The failure of two large banks and the possibility that only large deposits at systemically risky banks will be insured have resulted in fissures in the banking industry with community bankers attacking the large banks.
And of course, credit unions continue to criticize all the banks.
What community bankers are saying
When Silicon Valley and Signature banks failed, the Independent Community Bankers of America quickly differentiated themselves from large financial institutions.
In doing so, the community bankers sounded very much like credit union officials who always stress “the credit union difference.”
“In stark contrast to the nation’s largest banks, community banks operate under an entirely different business model—one that’s based locally and is relationship focused,” ICBA President/CEO Rebeca Romero Rainey said last week. “As small businesses themselves, local community banks take pride in serving the unique needs of their customers and communities.
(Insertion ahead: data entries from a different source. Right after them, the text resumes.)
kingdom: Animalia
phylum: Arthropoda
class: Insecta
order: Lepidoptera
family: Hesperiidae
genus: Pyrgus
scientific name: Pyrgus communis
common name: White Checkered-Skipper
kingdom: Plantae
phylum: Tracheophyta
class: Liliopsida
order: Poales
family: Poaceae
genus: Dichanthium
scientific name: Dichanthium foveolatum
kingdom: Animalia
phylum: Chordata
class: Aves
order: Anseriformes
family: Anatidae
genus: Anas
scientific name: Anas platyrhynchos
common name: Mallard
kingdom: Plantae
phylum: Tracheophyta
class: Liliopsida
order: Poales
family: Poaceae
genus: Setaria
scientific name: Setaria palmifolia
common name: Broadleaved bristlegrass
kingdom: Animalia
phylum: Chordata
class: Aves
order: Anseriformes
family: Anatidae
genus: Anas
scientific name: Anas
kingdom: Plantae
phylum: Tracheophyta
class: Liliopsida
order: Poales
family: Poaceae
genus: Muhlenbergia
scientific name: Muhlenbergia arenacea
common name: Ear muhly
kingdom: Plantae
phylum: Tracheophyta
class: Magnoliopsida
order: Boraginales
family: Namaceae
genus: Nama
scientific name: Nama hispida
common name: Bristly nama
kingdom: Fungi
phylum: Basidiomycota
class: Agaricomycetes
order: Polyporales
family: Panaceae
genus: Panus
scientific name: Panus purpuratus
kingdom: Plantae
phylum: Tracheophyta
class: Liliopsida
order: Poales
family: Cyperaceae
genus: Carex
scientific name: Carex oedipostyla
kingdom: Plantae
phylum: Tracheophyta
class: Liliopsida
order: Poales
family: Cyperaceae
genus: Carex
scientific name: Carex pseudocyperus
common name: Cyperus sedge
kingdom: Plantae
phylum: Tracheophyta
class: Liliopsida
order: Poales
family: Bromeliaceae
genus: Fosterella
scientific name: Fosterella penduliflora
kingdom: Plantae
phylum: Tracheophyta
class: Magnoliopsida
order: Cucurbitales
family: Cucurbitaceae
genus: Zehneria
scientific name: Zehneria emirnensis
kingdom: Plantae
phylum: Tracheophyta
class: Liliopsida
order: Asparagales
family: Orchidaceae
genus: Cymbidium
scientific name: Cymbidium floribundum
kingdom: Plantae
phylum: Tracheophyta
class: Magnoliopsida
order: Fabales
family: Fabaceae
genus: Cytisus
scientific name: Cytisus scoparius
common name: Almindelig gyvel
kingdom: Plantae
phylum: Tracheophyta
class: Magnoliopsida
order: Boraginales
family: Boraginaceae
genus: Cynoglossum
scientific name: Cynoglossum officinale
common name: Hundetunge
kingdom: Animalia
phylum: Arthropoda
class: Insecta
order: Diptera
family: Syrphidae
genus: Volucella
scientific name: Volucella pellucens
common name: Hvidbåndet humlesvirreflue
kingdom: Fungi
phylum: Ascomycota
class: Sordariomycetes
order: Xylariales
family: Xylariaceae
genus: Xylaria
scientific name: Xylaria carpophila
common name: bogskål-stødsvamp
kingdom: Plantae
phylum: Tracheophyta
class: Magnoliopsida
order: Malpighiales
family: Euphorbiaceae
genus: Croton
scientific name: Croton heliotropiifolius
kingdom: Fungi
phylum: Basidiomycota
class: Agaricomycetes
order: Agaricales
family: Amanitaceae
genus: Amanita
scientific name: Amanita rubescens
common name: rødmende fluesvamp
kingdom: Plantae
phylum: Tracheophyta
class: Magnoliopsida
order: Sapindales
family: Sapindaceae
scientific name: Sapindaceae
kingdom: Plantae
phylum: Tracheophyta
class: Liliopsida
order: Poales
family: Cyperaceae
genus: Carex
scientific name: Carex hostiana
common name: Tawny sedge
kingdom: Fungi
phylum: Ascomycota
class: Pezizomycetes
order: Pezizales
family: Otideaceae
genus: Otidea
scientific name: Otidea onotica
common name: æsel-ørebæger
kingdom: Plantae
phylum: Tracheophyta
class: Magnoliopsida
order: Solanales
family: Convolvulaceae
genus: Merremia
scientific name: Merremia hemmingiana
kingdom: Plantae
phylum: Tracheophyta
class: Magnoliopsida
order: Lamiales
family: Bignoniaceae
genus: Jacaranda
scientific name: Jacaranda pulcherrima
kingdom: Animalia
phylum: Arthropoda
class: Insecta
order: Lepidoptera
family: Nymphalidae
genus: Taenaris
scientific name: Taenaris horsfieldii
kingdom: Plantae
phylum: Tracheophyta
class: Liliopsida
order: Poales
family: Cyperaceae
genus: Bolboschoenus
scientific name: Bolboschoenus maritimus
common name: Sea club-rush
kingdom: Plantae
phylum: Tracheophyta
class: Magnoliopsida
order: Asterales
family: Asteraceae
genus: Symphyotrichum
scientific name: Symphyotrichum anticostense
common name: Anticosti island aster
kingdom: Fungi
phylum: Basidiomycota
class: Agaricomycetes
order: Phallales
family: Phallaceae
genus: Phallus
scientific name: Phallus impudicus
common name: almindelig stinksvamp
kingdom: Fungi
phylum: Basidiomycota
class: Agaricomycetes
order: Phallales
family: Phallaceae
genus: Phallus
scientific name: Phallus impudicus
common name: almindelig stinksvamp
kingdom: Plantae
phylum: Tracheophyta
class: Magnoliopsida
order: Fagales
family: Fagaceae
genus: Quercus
In short, they are in it for the long haul to serve the needs of those who count on them for financial stability and prosperity.”
She added that the organization will oppose making community banks responsible for any potential losses to the deposit insurance fund.
What credit union groups are saying
Rainey just as easily could have been talking about credit unions.
Here’s what CUNA officials recently said.
“As not-for-profit financial cooperatives, credit unions’ first priority is the people we serve,” the organization stated. “Recent bank failures have no connection to credit unions but do emphasize how the credit union difference makes a clear difference for consumers.”
Differences remain, naturally
This is not to say that community bankers and credit unions now are totally united in their public policy positions.
Take the subordinated debt rule approved by the NCUA board at last week’s meeting.
“We thank the NCUA board for making a necessary change to enable low-income credit unions participating in Treasury’s Emergency Capital Investment Program to receive the program’s maximum benefit,” Alexander Monterrubio, CUNA’s deputy chief advocacy officer for regulatory affairs, said, following the decision.
And when the rule originally was proposed, NAFCU officials made similar comments.
But not the community bankers, who immediately noted their opposition to the move.
“Allowing credit unions to issue subordinated debt with maturities longer than 20 years blurs the line between debt and equity financing and allows credit unions to engage in an aggressive expansion that is not related to serving their members of modest means,” the ICBA said at the time.